I just started reading The Magic Room by Jeffrey Zaslow, and I can’t put it down. It is, yes, the compelling way Jeff (a long-time friend and mentor) writes. But it is also the idea that magical things take place when a woman gets married.
Having been down that fabled aisle twice in my life, I can say that each time it was like an out of body experience. The first time, because I was in a world not my own, playing the part of demure orthodox bride like I knew what it meant. The second time, because I knew how much it mattered to get this right and how valuable it is to find THAT PERSON you truly want to live life with.
Yesterday, over lunch with Carol Rosenberg, of Jewish Senior Life, she said, “A second marriage, you can’t explain that kind of love. The second time, it’s real love.”
And I knew what she meant.
It’s that unbelievable-ness of getting a second go at this thing called partnership and love. It’s the stark realization that there IS the person out there that you’ve really wanted to find. And then you go shopping for a dress.
Weddings confound me. My first one was a big blow-out with all the details and trimming.

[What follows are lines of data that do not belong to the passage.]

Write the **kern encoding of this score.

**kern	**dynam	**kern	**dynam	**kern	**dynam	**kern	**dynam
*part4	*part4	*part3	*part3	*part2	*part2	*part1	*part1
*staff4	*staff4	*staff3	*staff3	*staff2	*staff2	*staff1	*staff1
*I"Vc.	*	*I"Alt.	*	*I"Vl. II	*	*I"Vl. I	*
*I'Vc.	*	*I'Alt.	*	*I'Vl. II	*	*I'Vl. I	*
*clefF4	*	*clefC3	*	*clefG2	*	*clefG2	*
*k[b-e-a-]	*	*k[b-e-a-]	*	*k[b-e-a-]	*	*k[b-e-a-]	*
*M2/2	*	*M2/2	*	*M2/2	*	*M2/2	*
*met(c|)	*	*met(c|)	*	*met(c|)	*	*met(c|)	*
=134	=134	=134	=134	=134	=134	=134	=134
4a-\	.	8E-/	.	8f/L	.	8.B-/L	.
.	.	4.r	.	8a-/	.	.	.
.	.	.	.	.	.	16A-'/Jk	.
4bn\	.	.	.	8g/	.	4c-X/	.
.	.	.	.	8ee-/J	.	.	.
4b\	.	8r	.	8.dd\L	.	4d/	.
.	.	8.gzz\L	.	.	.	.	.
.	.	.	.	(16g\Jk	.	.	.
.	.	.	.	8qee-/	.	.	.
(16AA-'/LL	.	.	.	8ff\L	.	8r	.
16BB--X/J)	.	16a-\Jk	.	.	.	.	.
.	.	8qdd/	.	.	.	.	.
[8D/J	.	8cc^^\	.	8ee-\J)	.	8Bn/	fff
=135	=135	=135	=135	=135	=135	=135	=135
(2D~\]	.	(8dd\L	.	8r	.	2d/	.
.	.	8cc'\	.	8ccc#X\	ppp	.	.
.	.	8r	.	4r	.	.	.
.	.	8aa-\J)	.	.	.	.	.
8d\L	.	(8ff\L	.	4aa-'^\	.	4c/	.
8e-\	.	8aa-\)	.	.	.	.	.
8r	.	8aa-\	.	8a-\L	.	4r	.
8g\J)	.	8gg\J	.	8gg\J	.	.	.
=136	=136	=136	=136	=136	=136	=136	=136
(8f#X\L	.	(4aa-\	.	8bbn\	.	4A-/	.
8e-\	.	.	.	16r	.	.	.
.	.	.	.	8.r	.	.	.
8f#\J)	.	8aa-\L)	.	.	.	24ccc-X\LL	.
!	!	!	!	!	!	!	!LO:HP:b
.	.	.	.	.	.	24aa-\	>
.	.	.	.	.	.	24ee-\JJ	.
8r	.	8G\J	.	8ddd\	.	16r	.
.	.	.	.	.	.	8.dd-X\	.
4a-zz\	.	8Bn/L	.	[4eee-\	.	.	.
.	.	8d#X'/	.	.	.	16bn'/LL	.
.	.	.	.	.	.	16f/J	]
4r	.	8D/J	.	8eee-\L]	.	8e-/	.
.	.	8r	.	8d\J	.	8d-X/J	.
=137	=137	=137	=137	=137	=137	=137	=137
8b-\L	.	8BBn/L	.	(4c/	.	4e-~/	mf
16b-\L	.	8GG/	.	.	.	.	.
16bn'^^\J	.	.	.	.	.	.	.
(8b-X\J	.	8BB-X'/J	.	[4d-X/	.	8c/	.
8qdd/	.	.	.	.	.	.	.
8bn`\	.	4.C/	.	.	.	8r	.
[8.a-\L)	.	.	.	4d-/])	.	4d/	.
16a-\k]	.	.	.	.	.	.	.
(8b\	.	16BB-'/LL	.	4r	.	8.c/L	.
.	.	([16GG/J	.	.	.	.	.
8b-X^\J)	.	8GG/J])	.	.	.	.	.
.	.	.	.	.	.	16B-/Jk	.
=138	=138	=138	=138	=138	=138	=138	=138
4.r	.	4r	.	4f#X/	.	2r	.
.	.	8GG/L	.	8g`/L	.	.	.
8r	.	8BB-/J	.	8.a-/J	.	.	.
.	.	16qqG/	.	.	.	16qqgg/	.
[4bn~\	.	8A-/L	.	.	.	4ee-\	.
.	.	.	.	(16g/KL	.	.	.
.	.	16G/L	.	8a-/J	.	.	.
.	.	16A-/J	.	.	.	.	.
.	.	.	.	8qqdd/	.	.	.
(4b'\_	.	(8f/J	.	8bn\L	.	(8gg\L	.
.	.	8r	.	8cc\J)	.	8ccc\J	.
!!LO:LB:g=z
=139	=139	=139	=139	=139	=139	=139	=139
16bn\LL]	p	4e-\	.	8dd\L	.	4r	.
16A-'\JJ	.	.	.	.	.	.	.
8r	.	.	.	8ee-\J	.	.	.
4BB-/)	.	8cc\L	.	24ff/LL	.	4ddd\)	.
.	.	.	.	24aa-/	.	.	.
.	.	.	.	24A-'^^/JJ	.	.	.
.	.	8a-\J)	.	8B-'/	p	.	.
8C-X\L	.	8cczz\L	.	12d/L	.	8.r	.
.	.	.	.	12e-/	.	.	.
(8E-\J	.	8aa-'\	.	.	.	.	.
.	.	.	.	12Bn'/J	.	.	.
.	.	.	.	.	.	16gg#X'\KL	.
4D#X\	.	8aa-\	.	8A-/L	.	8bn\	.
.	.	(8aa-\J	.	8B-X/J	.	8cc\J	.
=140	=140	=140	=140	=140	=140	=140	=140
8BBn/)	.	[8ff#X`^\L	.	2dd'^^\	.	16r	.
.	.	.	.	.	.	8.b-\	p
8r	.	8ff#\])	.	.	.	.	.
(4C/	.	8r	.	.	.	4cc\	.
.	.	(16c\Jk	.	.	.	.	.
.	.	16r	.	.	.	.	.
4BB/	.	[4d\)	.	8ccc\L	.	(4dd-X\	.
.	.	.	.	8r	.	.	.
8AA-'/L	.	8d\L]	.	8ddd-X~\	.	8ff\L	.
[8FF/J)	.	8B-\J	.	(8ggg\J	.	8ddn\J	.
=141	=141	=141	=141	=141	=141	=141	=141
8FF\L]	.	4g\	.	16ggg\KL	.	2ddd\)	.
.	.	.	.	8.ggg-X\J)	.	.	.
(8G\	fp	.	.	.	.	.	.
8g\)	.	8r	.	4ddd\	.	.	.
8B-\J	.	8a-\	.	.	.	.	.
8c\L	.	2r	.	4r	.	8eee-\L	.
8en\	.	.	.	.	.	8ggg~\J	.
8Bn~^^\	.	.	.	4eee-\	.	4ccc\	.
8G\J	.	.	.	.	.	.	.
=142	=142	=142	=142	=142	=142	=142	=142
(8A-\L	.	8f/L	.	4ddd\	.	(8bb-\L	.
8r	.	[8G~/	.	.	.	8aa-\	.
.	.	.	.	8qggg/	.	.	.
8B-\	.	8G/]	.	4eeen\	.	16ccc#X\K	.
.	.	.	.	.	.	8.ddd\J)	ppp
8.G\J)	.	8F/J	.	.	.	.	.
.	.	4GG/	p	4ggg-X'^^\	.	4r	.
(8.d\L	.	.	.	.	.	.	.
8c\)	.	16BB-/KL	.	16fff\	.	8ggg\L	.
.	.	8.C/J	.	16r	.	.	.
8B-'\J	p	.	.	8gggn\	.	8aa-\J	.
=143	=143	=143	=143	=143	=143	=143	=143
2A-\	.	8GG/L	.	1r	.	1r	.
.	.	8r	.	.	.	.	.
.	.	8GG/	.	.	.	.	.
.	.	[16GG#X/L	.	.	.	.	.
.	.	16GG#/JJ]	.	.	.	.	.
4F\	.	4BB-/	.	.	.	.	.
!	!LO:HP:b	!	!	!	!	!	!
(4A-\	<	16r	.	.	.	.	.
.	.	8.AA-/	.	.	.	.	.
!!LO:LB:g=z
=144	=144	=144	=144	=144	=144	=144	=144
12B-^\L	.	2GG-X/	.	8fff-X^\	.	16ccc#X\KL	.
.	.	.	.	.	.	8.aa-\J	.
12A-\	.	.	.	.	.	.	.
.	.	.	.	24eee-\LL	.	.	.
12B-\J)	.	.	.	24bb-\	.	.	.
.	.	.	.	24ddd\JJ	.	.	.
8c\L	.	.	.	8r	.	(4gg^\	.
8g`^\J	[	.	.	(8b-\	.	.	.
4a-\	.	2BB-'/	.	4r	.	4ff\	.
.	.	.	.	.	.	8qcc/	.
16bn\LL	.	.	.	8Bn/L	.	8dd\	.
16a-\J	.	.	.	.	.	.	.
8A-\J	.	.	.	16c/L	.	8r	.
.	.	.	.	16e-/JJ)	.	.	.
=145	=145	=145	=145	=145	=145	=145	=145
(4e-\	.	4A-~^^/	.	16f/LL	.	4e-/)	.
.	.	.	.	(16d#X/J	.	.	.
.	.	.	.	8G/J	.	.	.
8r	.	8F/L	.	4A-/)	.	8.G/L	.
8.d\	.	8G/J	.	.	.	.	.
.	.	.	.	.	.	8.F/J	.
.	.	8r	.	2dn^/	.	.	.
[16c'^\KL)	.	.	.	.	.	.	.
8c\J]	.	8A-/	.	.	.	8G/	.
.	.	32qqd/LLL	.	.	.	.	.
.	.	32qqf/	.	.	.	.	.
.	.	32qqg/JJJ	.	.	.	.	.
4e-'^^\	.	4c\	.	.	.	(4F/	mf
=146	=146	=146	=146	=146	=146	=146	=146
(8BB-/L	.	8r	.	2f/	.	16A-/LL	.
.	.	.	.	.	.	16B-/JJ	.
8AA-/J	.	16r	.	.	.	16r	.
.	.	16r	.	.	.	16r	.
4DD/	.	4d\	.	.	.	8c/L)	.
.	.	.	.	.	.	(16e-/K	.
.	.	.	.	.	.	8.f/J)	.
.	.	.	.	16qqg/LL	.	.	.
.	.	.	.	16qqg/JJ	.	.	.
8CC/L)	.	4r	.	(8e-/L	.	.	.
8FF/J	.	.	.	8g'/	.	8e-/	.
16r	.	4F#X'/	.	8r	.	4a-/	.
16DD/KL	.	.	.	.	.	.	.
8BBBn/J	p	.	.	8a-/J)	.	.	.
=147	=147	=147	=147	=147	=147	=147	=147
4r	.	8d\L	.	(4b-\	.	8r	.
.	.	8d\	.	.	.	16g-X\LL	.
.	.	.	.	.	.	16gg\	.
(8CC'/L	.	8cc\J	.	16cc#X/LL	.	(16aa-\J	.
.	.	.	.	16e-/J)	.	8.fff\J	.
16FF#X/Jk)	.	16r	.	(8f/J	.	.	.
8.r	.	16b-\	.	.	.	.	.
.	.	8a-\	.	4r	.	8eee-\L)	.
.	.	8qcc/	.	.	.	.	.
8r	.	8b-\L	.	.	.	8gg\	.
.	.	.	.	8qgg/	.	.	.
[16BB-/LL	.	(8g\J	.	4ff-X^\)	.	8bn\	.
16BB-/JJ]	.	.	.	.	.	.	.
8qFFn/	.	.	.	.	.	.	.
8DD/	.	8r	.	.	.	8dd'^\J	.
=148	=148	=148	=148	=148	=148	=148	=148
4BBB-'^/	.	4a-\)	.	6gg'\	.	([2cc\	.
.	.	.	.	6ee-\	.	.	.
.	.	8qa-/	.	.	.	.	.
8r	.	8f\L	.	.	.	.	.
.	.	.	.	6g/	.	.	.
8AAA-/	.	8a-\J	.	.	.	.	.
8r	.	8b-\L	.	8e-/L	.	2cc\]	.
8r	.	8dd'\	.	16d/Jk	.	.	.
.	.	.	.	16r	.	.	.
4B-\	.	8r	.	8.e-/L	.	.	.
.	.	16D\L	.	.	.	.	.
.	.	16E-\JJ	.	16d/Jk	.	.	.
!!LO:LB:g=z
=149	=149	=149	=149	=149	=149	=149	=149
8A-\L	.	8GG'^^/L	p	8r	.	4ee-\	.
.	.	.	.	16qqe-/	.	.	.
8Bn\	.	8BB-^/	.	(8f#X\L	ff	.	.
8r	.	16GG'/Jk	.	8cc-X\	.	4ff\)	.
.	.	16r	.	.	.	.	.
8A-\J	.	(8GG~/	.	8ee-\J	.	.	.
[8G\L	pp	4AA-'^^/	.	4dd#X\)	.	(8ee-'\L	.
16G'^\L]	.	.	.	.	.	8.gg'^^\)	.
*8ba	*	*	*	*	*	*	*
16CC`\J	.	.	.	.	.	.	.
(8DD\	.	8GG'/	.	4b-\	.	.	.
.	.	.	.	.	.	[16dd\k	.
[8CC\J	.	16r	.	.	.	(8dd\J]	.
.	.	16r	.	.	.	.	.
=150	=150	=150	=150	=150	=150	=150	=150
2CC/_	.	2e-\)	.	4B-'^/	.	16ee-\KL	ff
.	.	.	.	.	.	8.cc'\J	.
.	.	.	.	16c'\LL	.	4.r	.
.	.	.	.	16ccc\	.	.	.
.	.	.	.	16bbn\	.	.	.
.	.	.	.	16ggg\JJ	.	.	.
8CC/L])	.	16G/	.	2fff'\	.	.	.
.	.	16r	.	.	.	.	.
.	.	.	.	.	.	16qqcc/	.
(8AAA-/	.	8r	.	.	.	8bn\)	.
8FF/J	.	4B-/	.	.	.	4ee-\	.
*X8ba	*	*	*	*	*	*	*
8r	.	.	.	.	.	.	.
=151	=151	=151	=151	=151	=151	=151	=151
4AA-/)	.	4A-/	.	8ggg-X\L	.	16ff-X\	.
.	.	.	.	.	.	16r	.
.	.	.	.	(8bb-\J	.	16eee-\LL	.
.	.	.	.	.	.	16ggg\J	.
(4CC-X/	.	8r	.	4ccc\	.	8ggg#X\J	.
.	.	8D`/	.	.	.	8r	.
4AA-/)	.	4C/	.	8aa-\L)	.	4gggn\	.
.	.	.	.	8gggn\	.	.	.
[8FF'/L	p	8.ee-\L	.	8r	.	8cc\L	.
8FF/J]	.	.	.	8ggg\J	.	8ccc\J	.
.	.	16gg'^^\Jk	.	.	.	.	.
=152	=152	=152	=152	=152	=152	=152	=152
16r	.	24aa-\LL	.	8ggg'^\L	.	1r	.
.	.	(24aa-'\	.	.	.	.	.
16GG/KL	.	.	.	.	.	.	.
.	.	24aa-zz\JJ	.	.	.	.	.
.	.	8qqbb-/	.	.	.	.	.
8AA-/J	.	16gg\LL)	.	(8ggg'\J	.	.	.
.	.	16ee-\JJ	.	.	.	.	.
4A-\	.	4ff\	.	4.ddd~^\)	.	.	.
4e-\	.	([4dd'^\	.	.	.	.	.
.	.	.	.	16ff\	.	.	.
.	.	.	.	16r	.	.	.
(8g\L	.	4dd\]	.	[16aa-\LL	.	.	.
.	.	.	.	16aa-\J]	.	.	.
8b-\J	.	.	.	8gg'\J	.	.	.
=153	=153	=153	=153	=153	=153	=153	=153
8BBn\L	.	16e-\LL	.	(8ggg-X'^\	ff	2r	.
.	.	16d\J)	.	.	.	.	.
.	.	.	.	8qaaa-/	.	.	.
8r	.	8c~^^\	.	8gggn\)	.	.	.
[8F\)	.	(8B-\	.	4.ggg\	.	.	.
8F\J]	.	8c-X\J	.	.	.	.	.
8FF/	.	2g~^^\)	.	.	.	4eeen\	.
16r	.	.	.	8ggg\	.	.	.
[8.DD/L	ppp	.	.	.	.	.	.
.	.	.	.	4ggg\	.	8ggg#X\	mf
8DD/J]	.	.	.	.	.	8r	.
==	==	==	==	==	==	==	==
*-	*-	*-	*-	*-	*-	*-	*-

I didn’t even look in traditional bridal stores because I was walking down the aisle to a world of religion, where the way women dress matters more than many things. I didn’t want a cover-everything thick white dress from head to toe so I had a local dressmaker make what turned out to be a beautiful dress.
Long sleeves, but they were sheer, with beaded lace overlays at the wrists. The fitted bodice had detailing and wasn’t a choke-hold of modesty at the neck. It was truly a gorgeous dress, though in the process, it didn’t fit exactly right and into the eleventh hour we were feverishly insisting on alterations.
I don’t have any attachment to that dress; I didn’t even when I was still in that marriage. It was just a dress. So when my friend Jeff writes about how his wife, the lovely Sherry Margolis, drove her dress home for the wedding rather than wrinkle it on a plane, I can’t quite relate.
My second wedding was spectacular. It was exactly what we wanted it to be and great fun, in the backyard of a friend who lives on a lake, small and focused on our children.
I didn’t want a traditional white wedding dress; I’d already done that. So I scoured the magazines and haute couture salons looking for something stunning. When that failed, I sidled into my friend’s bridal salon and said, “Fine, I’ll look at dresses.” I chose a Greek-goddess strapless white dress and chopped it off at the knee.
It was pretty. But it was no-big-deal. And in fact when I look at our stunning wedding pictures, I think, “I’m so glad I don’t have to wear that ever again.” And it occurs to me that I should’ve chosen something blue or black or some other color than white because I hate the way I look in white and the second time around, it’s about who you ARE, not who you want to be.
This time around, the wedding involved family and only our closest friends. The kids changed out of their dress clothes and jumped in the lake. The dance floor was on the grass. A friend was the DJ, another friend the caterer and my brother and brother-in-law became ordained to perform the ceremony.
It was US.
A wedding should really be the Story of Us, whoever the bride and groom are – not the fairy tale of white dress in a big tent circus. It should be about the love that is possible and the love that one wants in life. It should be about best friendship and partnership, not sushi at midnight.
It should be about truly living for the time we have on this earth. Nothing more. And nothing less.